EXERCISE DATA:
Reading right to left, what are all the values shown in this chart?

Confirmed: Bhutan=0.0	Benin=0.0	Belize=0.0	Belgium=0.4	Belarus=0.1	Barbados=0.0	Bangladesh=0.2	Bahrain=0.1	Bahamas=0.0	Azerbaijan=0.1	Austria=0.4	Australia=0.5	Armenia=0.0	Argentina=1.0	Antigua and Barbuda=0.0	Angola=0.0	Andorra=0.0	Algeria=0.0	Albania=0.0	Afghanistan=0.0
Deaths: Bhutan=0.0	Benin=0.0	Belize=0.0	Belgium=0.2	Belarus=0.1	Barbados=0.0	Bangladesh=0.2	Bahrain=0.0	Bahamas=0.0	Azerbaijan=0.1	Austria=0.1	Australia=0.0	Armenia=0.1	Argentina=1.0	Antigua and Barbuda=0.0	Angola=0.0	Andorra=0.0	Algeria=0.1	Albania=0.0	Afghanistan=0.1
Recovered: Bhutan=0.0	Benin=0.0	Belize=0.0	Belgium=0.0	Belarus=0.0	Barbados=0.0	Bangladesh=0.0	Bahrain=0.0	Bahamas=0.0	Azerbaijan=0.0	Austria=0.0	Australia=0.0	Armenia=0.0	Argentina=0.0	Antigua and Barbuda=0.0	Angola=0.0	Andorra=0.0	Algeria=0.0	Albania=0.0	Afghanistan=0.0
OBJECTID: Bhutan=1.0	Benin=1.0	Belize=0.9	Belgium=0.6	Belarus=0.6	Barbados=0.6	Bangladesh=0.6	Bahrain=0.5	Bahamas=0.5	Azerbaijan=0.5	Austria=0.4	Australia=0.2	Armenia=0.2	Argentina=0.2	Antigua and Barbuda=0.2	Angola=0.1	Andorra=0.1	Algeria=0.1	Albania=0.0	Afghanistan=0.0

THE PROBLEM:
Reproduce all of the material above line for line, with no changes.

EXERCISE RESPONSE:
Reading right to left, what are all the values shown in this chart?

Confirmed: Bhutan=0.0	Benin=0.0	Belize=0.0	Belgium=0.4	Belarus=0.1	Barbados=0.0	Bangladesh=0.2	Bahrain=0.1	Bahamas=0.0	Azerbaijan=0.1	Austria=0.4	Australia=0.5	Armenia=0.0	Argentina=1.0	Antigua and Barbuda=0.0	Angola=0.0	Andorra=0.0	Algeria=0.0	Albania=0.0	Afghanistan=0.0
Deaths: Bhutan=0.0	Benin=0.0	Belize=0.0	Belgium=0.2	Belarus=0.1	Barbados=0.0	Bangladesh=0.2	Bahrain=0.0	Bahamas=0.0	Azerbaijan=0.1	Austria=0.1	Australia=0.0	Armenia=0.1	Argentina=1.0	Antigua and Barbuda=0.0	Angola=0.0	Andorra=0.0	Algeria=0.1	Albania=0.0	Afghanistan=0.1
Recovered: Bhutan=0.0	Benin=0.0	Belize=0.0	Belgium=0.0	Belarus=0.0	Barbados=0.0	Bangladesh=0.0	Bahrain=0.0	Bahamas=0.0	Azerbaijan=0.0	Austria=0.0	Australia=0.0	Armenia=0.0	Argentina=0.0	Antigua and Barbuda=0.0	Angola=0.0	Andorra=0.0	Algeria=0.0	Albania=0.0	Afghanistan=0.0
OBJECTID: Bhutan=1.0	Benin=1.0	Belize=0.9	Belgium=0.6	Belarus=0.6	Barbados=0.6	Bangladesh=0.6	Bahrain=0.5	Bahamas=0.5	Azerbaijan=0.5	Austria=0.4	Australia=0.2	Armenia=0.2	Argentina=0.2	Antigua and Barbuda=0.2	Angola=0.1	Andorra=0.1	Algeria=0.1	Albania=0.0	Afghanistan=0.0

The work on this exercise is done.